# 16th October 2014.....the boys meet the girls



## Sheepshape (Oct 16, 2014)

Today (as soon as it gets light) is the day for my rams to 'meet and greet' my ewes. 

I had planned for it to be a bit later in the year, but, as one of my rams,Dave, has been threatening to jump every fence no matter how high to get to the girls,I thought it better to do things in a planned fashion.

I have 57 ewes and ewe lambs of which 54 Beulah Speckled Face and 3 Blue Faced Leicesters. 2 lambs were born way to late in the season (visiting ram!) and are too small. I have another 6 lambs,and will weigh them to ensure that they weigh 36 kg or more of their expected adult weight of around 50-52kg before sending them to the tup. The remainder are ewes in their prime (yearlings and 2 year olds) apart from a couple of 'elderly ladies'. 

I have 5 rams in total....two adults, Goliath, Blue Faced Leicester, so named as he is enormous, and Dave (not so original a name)a Beulah Speckled Face. The adult ewes will be allocated to Goliath if big and to Dave if small. Ewe lambs who are sufficiently chunky to breed will go to Beulah Speckled Face ram lambs Jack and Rastus. Bruce,my remaining Blue Faced Leicester ram lamb will wait until next year.

This all sounds planned and logical,but I'm sure pandemonium will reign as they all converge on the shed to be sorted into their groups. Last year a few ewes decided that they wanted to be with the big guy and not the smaller ram........ Ewes like to choose their man too, and the bigger the better seems to be the rule.

All being well they will be scanned at the turn of the year to start lambing in March (an often miserable, cold and wet month here).

Just now I'll go to check that I still HAVE Dave or whether I need to go and retrieve him from my neighbour's fields! (Thankfully he loves sweet biscuits).......


----------



## Baymule (Nov 1, 2014)

Please post pictures! Your sheep sound so lovely. 57 ewes will mean a LOT of lambs!!


----------



## Sheepshape (Nov 2, 2014)

Here's a few pics of the mini flocks
	

	
	
		
		

		
			




Beulah Speckled Face (tough medium sized  local hill sheep)







Ram Goliath (Blue Faced Leicester) with his ladies.....largely Beulahs,but one Blue faced Leicester in the foreground of pic below.










Ram Dave with one of his ladies, Phyllis.

This year,having been warm, the ewes are quite chunky going into winter....however, about half of my silage has been affected by mould due to the high temp and wet conditions, so I will have difficulty with feed in the spring,I think.


----------



## norseofcourse (Nov 3, 2014)

Your sheep look really nice, and your pastures look so lovely and green, with so much room for your different flocks.  You're going to have a lot of lambs!


----------



## Sheepshape (Nov 4, 2014)

Thank you, norseofcourse. They are friendly and tolerant sheep (including the rams) which makes handling much easier. 

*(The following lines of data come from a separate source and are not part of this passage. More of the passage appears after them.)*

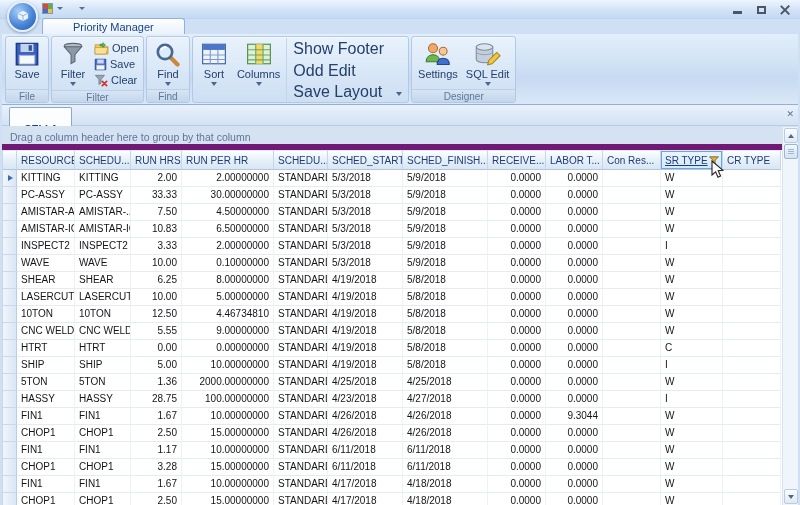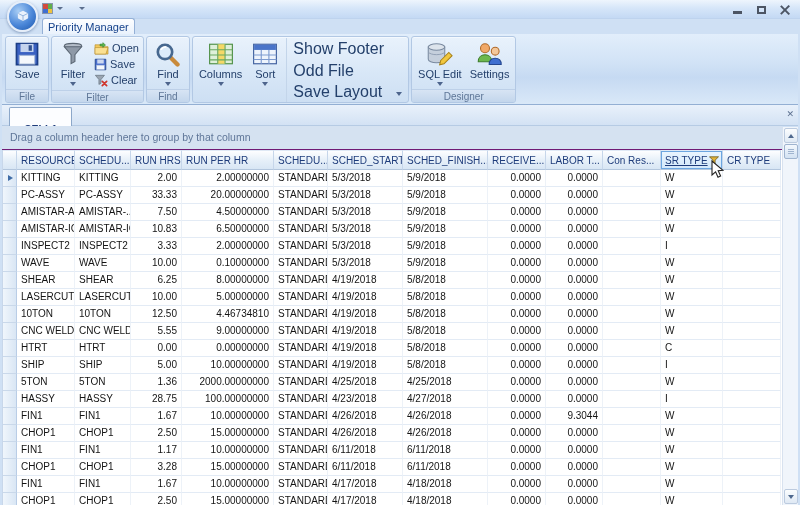"Priority Manager" .ribbon-tab { padding: 1px 5px 0 -> 1px 30px 0 }
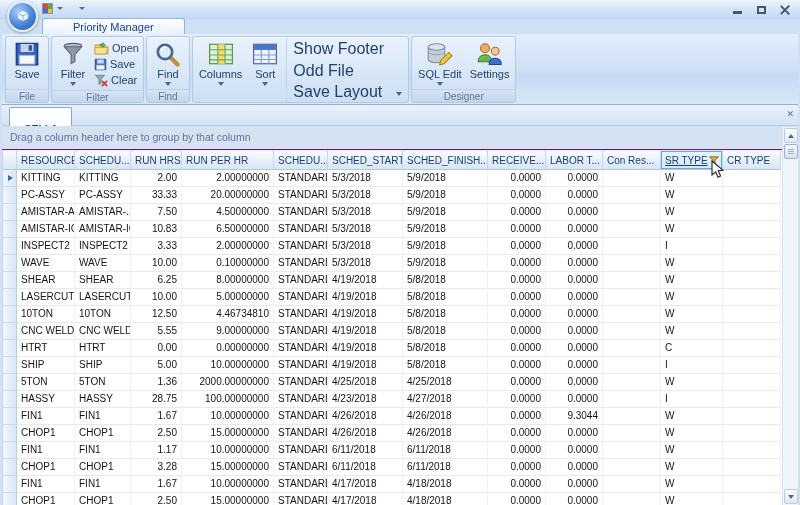"Columns" div.bigbtn { order: before "Sort" -> after "Sort" }
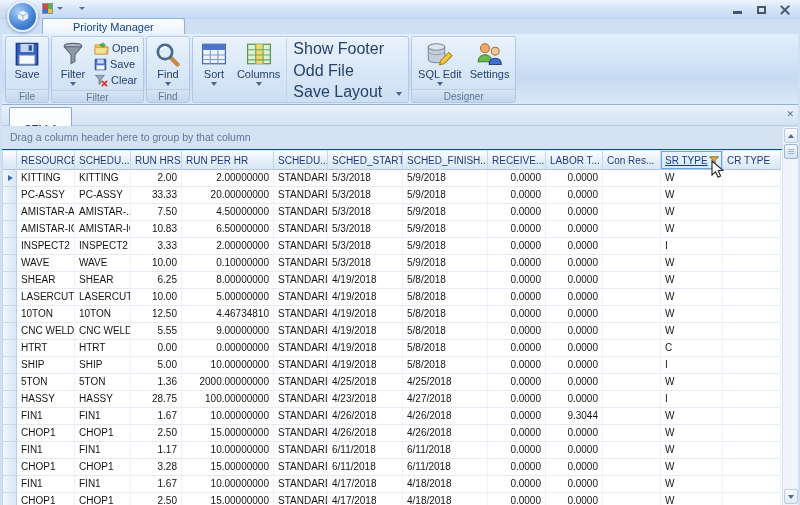"Odd File" div.textbtn { text: File -> Edit }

Last year we lost a lot of lambs early in the season due to a variety of causes, so I'm praying for a better season next spring.

The ewes will be scanned at about the turn of the year,so we will know who is in lamb then......but the boys are 'working diligently'!

The grass is green right now,but, with the heavy autumn rains we have experiences in the last few years,this can rapidly turn to a sea of malodorous mud. Still, the ewes currently are fit and fat and run kicking and bouncing on all four legs on field changing, so I assume they feel good, too.


----------



## Sheepshape (Nov 11, 2014)

I'm going to change my rams over in the next few days, but as the boys have been so 'enthusiastic' I am thinking most are already pregnant.

My old girl, Longface, who is about 11, has been allowed in with the ram this year as she found a ram of her own last year (the neighbour's ram must have jumped the fence and gone back without us noticing) and ended up lambing two months behind the rest.


----------



## goats&moregoats (Nov 11, 2014)

Your sheep are beautiful


----------



## Sheepshape (Nov 26, 2014)

My rams are coming out today.
The girls are in great form.......four-hoof bouncing and very friendly. I hope this indicates that they are pregnant. The rams have not had any positive responses from the girls recently, being quick to avoid them when they come 'a calling'.Hopefully lambing should start second or third week in March and run to just about the end of April, with most coming in the first few weeks.
I'll be getting them scanned at the turn of the year.


----------